Będąc w Reykjaviku trafiłam na uroczystości z okazji Dnia Marynarza, które zgromadziły w porcie tłumy Islandczyków i turystów. Główne atrakcje święta przygotowane były w starym porcie, gdzie cumowały statki towarowe. Można było popłynąć w rejs po zatoce wielkim statkiem badawczym, zobaczyć pokaz ratownictwa wodnego z udziałem helikoptera czy popływać zwinnym zodiakiem.
[more]
Od samego rana po obu stronach drogi wiodącej do portu rozstawiały się stoiska z lokalnymi produktami i wielkie skrzynie z lodem, na którym leżały ryby i dziwne stwory, które można złowić w wodach otaczających Islandię. Co za potwory tam widziałam!
Dałam się skusić na spróbowanie islandzkich smakołyków, czyli mięsa rekina, które leżało kilka miesięcy w ziemi, słodkich śledzi, dżemu z glonów, suszonych wodorostów o smaku ryb. Nawet na mnie, lubiącej nowości kulinarne, taki mix smaków źle podziałał. Ciągle nie mogę wyjść z podziwu, nad gustami Islandczyków…

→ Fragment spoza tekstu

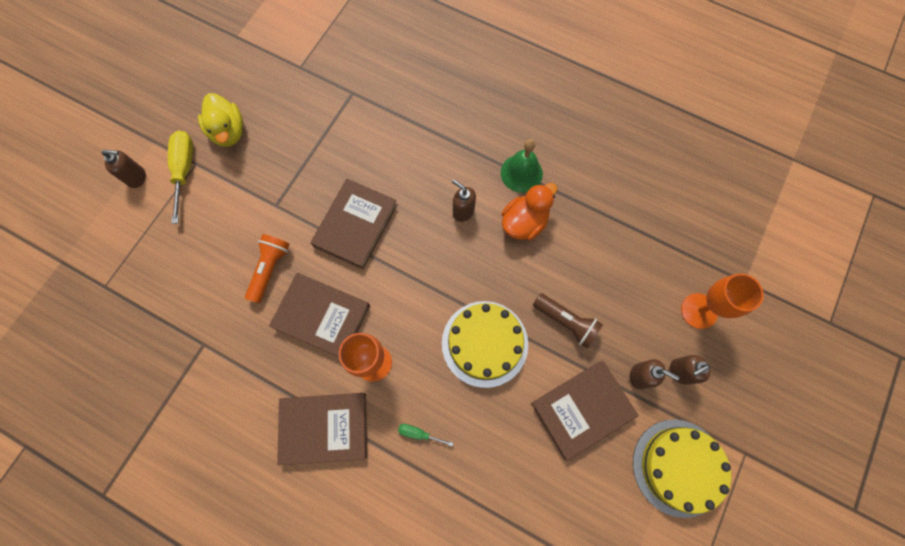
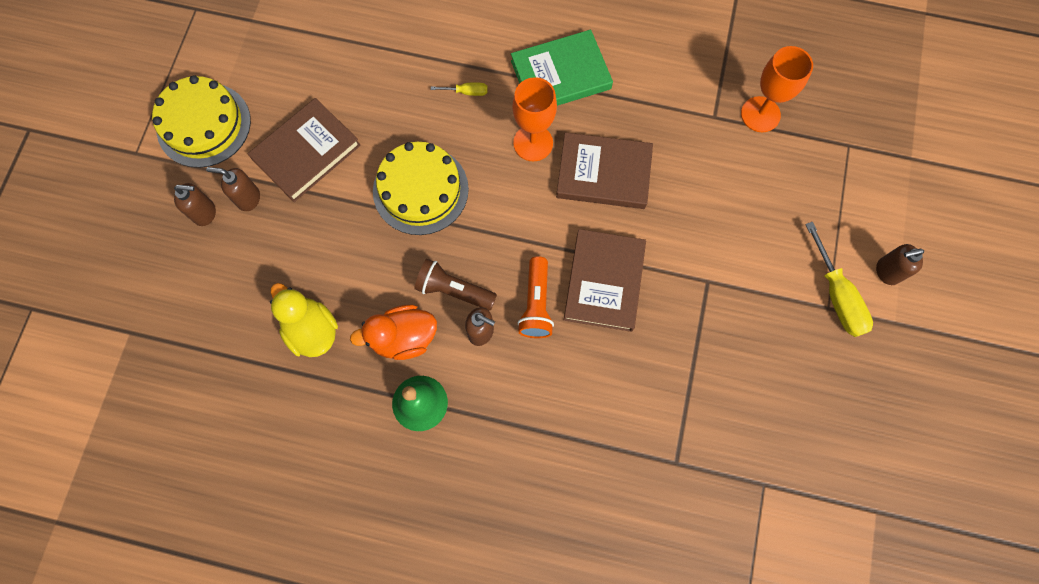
camera: 165 degrees right, 0 degrees up
(229, 132) = (810, 361): yellow duck -> yellow duck (312, 330)
(270, 269) = (681, 207): orange flashlight -> orange flashlight (536, 304)
(324, 428) = (560, 75): brown book -> green book
(419, 433) = (466, 92): green screwdriver -> yellow screwdriver
(524, 222) = (403, 338): orange duck -> orange duck turned 45 degrees clockwise
(566, 322) = (335, 234): brown flashlight -> brown flashlight (453, 290)
(679, 372) = (205, 213): brown soap dispenser -> brown soap dispenser turned 45 degrees clockwise
(699, 311) = (185, 284): orange goblet -> orange goblet (760, 114)

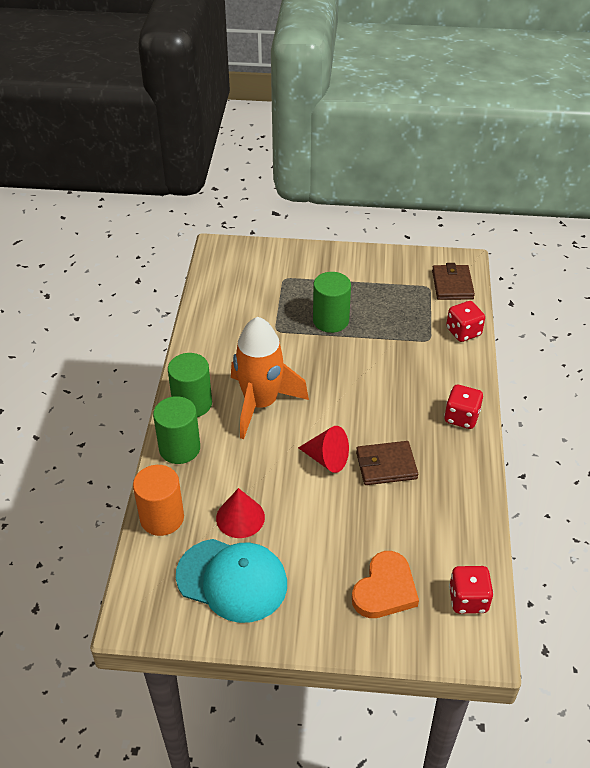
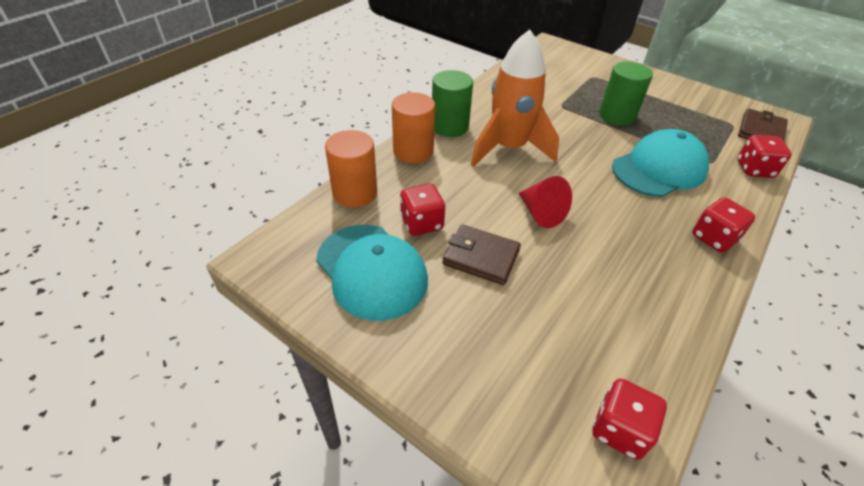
camera: 30 degrees right, 0 degrees up
(179, 448) = (413, 151): green cylinder -> orange cylinder
(240, 517) = (422, 223): red cone -> red dice
(385, 589) = (521, 361): orange heart -> none
(386, 465) = (600, 245): brown wallet -> brown wallet (481, 257)
(393, 366) = (659, 169): none -> turquoise cap

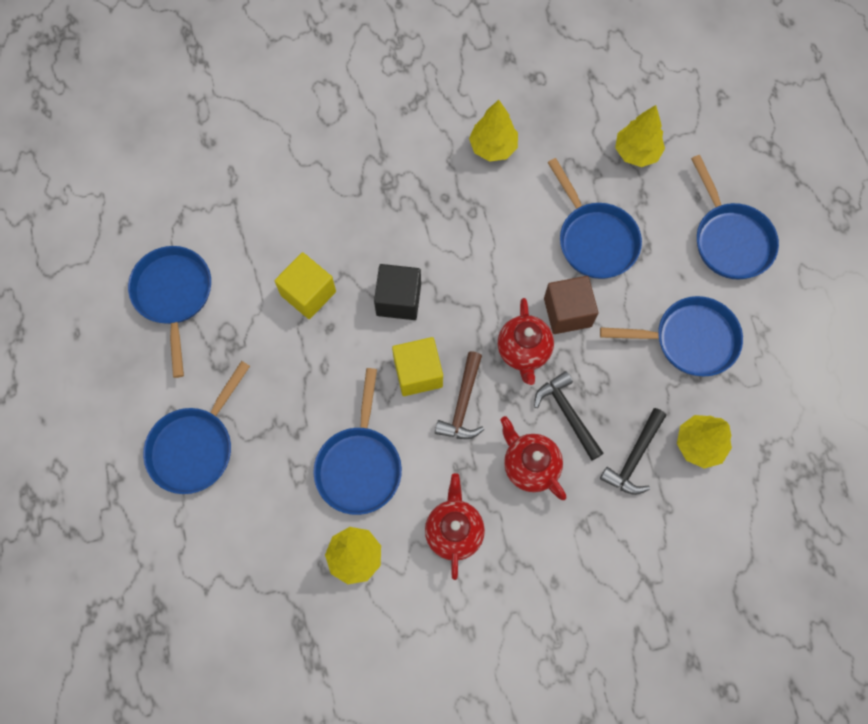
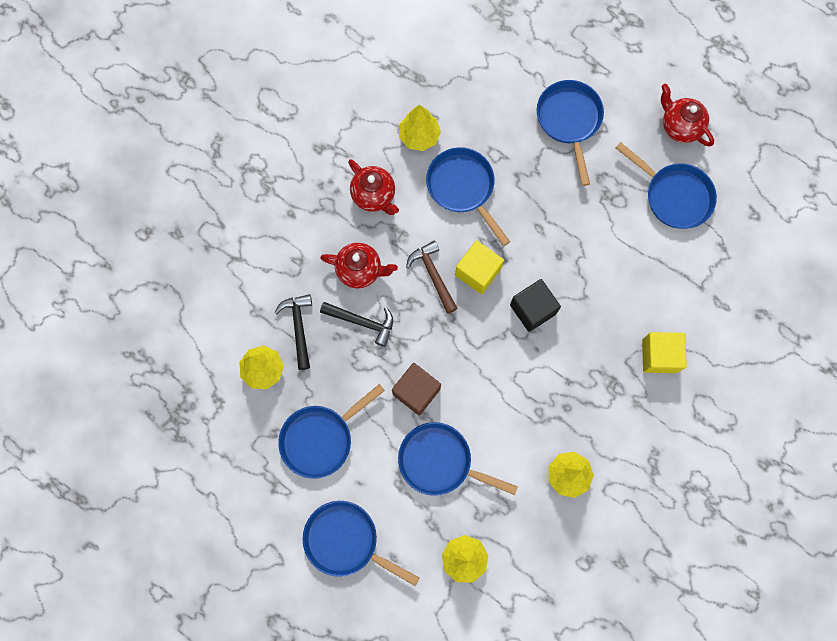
camera: 140 degrees right, 5 degrees up
(308, 293) = (593, 266): yellow cube -> yellow cube (659, 356)
(523, 351) = (423, 340): red teapot -> red teapot (680, 127)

Islandia, to mała wyspa, jednak obecność bez żadnej obstawy samego prezydenta, nieco mnie zaskoczyła. Podjechał autem z fajną rejestracją, na której była tylko islandzka flaga i cyfra jeden. Potem w czasie festynu podobno siedziałam obok niego. Podobno, bo dowiedziałam się o tym dzień później, od ekspedientki gdzieś w centralnej części wyspy:
– Widziałam panią wczoraj w telewizji, w głównym wydaniu naszych wiadomości, siedziała pani przy prezydencie.